We've been featured on Banat Collective
follow the halo has recently been featured on BANAT COLLECTIVE in an article titled "Meet the Women Who are Supporting the Arab Arts Scene". You can find the link to the article here. The halo team is so humbled to be featured among the likes of Jdeed Magazine and Azeema Mag, and I am truly honored that our hard work hasn't gone unnoticed.
But, after reading the article, I realized that we've rarely explained the story behind follow the halo. Apart from the about page of this website, we never really talked about what the arts mean to us and we why do what we do. So, I decided to write a short essay for our readers on the story and aims behind this project. I really hope you enjoy reading and that it gives you an idea of why supporting our work means for the Arab art community.
"follow the halo is a project that came out of my search for ways to truly support the arts in our region. I’ve always been surrounded by artists (my sister and co-curator is a practicing fine artist!) and I’ve always understood the challenges they face. I also know this from personal experience, being a trained filmmaker and aspiring visual storyteller.
Unfortunately, the arts are generally seen as a “recreational” activity as opposed to a meaningful part of life. To me, art is a form of cultural production and a way for communities to flourish. I think we underestimate the impact and meaning that the arts give to life. The arts help us to cultivate tolerance, understanding, empathy and provoke freedom of thought. These things matter and therefore artists should be supported. And by support, I mean truly backed, including financially. Because art is seen as a “recreational” activity, those interested in cultural production often don’t give it the support it deserves — i.e. giving artists the platform to express themselves freely, to be able to have a critical dialogue about their work and to be PAID for it. Artists need these things to sustain their work. In turn, their work enriches our societies.
That being said, I decided to create a start-up that supports the arts as authentically and in the most grassroots way possible! I was so inspired by the DIY feminist zines of the 80s and 90s, which were influential independent publications made by women in the United States. These zines brought together artists, thinkers, intellectuals, and poets together to champion women’s liberation. They were very influential despite being grassroots. So much so that these zines were also adopted in communist Eastern Europe. That was my main inspiration, to do good and bring it back to basics.
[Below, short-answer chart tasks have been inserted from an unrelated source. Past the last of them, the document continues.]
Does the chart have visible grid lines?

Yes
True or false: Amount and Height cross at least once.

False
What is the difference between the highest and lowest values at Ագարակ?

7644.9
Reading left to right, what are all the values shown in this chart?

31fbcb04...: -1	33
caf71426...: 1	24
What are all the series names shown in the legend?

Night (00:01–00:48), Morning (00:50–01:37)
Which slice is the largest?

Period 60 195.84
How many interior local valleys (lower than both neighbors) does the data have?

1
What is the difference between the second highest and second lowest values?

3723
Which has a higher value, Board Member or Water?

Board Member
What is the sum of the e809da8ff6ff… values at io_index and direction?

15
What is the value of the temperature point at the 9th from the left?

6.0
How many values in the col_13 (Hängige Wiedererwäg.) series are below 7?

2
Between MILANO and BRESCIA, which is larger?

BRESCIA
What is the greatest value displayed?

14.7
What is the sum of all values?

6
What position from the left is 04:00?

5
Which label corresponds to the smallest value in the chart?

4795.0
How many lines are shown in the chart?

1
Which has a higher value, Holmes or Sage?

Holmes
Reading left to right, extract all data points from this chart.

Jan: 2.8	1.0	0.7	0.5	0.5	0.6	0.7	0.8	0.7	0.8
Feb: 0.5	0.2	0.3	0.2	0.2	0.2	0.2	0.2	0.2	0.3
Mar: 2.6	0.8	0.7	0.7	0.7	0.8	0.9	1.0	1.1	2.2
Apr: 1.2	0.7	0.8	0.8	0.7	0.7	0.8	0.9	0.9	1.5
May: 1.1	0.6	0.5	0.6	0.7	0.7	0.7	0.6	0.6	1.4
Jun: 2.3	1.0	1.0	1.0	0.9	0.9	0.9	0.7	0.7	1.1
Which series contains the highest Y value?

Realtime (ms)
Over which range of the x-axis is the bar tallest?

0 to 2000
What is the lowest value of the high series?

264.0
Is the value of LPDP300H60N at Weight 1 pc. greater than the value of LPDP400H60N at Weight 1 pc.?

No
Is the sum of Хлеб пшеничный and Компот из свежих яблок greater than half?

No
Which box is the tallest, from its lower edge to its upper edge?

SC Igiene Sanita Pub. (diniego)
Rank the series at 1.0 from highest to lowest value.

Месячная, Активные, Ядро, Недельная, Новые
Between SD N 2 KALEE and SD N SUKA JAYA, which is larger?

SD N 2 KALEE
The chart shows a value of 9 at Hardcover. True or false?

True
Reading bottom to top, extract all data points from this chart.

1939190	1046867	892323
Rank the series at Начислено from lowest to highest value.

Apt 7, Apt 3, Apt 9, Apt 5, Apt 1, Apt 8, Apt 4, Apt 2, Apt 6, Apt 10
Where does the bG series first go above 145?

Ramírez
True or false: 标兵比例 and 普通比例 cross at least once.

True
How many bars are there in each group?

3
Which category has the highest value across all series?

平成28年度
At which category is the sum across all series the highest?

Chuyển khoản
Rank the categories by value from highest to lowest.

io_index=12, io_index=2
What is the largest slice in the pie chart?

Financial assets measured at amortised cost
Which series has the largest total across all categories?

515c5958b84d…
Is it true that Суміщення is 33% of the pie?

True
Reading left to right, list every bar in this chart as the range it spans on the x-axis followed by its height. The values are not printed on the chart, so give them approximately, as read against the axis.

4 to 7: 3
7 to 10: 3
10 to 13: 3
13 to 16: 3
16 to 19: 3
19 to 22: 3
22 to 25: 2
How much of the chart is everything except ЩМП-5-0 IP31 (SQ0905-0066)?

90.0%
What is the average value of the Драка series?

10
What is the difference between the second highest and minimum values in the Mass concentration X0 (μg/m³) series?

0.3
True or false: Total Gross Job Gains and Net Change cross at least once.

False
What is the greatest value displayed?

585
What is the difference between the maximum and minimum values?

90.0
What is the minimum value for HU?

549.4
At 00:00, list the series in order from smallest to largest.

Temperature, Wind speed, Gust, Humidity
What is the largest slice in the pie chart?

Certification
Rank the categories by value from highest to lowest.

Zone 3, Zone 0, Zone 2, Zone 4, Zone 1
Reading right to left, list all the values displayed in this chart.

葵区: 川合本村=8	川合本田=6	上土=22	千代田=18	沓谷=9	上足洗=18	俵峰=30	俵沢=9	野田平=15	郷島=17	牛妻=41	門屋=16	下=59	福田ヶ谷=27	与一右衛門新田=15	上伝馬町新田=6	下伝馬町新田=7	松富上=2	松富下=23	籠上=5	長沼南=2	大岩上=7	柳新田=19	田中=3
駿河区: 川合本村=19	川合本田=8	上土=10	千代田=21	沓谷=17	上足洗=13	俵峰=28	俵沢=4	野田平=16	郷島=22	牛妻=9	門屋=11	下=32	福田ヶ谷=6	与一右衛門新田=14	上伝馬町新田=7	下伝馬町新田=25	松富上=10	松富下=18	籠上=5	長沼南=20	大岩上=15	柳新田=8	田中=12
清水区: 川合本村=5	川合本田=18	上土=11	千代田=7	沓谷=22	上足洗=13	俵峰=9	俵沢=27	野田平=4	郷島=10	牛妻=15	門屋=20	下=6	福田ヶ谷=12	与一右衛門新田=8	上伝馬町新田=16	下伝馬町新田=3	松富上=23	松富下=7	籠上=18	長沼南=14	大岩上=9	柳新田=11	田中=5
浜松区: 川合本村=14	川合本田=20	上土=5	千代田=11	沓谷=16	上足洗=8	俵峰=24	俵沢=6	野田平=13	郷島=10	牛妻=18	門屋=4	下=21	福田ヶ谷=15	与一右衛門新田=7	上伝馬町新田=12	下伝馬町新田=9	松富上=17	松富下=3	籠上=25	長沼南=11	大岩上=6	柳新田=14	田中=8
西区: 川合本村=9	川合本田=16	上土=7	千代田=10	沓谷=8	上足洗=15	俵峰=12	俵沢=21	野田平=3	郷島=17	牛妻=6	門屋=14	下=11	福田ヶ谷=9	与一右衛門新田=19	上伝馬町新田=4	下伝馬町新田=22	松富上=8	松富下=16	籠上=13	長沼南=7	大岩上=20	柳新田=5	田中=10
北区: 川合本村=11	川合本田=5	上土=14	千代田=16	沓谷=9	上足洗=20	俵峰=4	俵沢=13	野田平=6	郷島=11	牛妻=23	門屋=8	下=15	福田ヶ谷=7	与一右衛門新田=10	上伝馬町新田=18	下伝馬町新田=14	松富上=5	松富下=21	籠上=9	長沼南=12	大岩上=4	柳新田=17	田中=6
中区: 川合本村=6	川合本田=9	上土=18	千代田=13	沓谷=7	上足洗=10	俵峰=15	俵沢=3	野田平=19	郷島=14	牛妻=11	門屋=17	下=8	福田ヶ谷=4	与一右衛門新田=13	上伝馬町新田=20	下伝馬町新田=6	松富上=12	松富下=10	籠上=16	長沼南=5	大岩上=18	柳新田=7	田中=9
That’s how I created follow the halo, an online publication that gets sent to your inbox once a month, which commissions one artwork per issue and gives the commissioned artist the space to express their thoughts and ideas. The issue also includes interviews with ‘culturalists’ and artists in the region, often critically discussing the theme of the month. We also accept submissions - which we share on our platforms - but our main focus is to support and back one artist every month. It’s like every issue is a mini art-residency!
On the other hand, we often use the commissions from the issues to produce products that generate funds for causes in the region or to reimburse into the platform to support more artists. Our first collection - which is almost sold out! - was in support of Medical Aid for Palestinians. We made 3 tote bags that used works from past issues by regional artists Rama Duwaji, Shahad Nazer and Beya Khalifa. We currently have a future collection underway which I am so excited about - this collection will go back into the platform and give us the funds to commission more artists.
My aims for the future of follow the halo is to continue to sustainably and authentically support young artists in the region. I want us to challenge the idea that art is simply a recreational activity. I want halo to be a reputable publication for critical dialogue on the arts. I also want to continue to share the diversity of the arts in our region and show it to the world! Many of our readers aren’t based in the region and I always receive messages of people saying: I can’t believe there’s so much arts in the Middle East. I am always stunned (but proud) when I receive those messages.
So far, every issue has been a milestone. I can see our work growing more with every issue and creating momentum and impact. I love how all the artists we’ve worked with are becoming a little community, they all follow each other on Instagram and support each other’s work. This gives me so much pride. The platform is also attracting more artists from the region and we are connecting with other publications - like Banat Collective - that have the same aims as us. This sense of community is so valuable, and I look forward for all of us to really get together and shake up the arts in the region."